TUGAS LATIHAN:
a: Sebutkan semua nama peneliti yang dikutip dalam teks tentang sejarah Kejaksaan RI.
b: Teruskan teks tentang sejarah Kejaksaan RI, dimulai setelah kalimat terakhir yang ada.
------ TEKS SUMBER
Hari Bhakti Adhyaksa 2025, Simak Sejarah Berdirinya Kejaksaan RI

Posted on

Hari Bhakti Adhyaksa (HBA) ke-65 diperingati pada tanggal 22 Juli 2025. Banyak orang mengira jika hari tersebut bertujuan memperingati berdirinya lembaga Kejaksaan RI padahal Kejaksaan lahir jauh sebelum itu.

Lantas, apa yang melatarbelakangi lahirnya lembaga dengan doktrin “Tri Krama Adhyaksa” itu? Kali ini infoSumut rangkum penjelasan Hari Bhakti Adhyaksa 2025 yang menjadi sejarah berdirinya Kejaksaan Agung RI.

Sejarah Berdirinya Kejaksaan Agung RI

Melansir website resmi Kejaksaan Agung RI, istilah “kejaksaan” telah sejak lama di Indonesia. Di era Kerajaan Majapahit, istilah “dhyaksa”, “adhyaksa”, “dharmadhyaksa” sudah mengacu pada posisi dan jabatan tertentu di kerajaan.

Istilah-istilah tersebut diketahui berasal dari bahasa kuno, yaitu kata yang sama dalam Bahasa Sansekerta. Peneliti Belanda bernama W. F. Stutterheim mengatakan bahwa dhyaksa adalah pejabat negara di zaman Kerajaan Majapahit.

Saat Prabu Hayam Wuruk tengah berkuasa pada 1350-1389 M, dhyaksa ialah hakim yang ditugaskan menangani masalah peradilan dalam sidang pengadilan. Adhyaksa atau hakim tertinggi memimpin dan mengawasi para dhyaksa itu.

Didukung oleh peneliti lain, H. H. Juynboll, yang menyatakan kalau adhyaksa merupakan pengawas atau hakim tertinggi. Krom dan Van Vollenhoven yang juga peneliti Belanda menyebut jika Gajah Mada sosok adhyaksa.
------------
------ BAHAN TERKUMPUL
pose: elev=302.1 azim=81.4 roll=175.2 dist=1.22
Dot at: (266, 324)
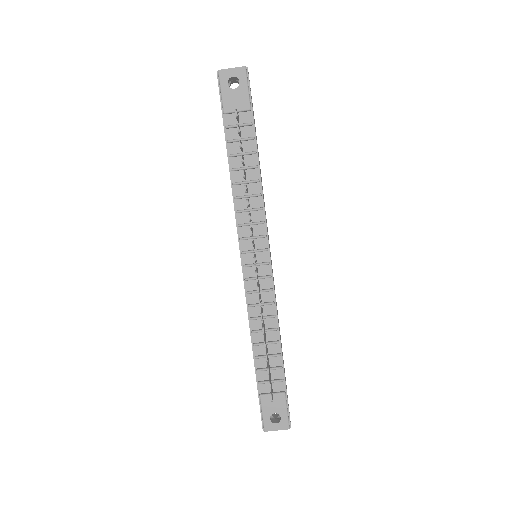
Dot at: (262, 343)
------------
HASIL LATIHAN:
a: W. F. Stutterheim, H. H. Juynboll, Krom, Van Vollenhoven

b:
Openbaar Ministerie yakni badan yang berkaitan dengan jaksa dan Kejaksaan di masa pendudukan Belanda. Pegawainya menjadi Magistraat dan Officier van Justitie dalam sidang PN, Justisi, MA yang diperintah langsung Residen/Asisten Residen.

Hanya saja, pada praktiknya, fungsi itu lebih cenderung menjadi perpanjangan tangan Belanda belaka. Maksudnya, ketika masa penjajahan Belanda, jaksa dan Kejaksaan mengemban misi terselubung, di antaranya sebagai berikut:

Peran Kejaksaan sebagai satu-satunya lembaga penuntut resmi difungsikan pertama kali oleh Undang-Undang pemerintah zaman pendudukan tentara Jepang No. 1/1942 lalu diganti Osamu Seirei No.3/1942, No.2/1944 dan No.49/1944.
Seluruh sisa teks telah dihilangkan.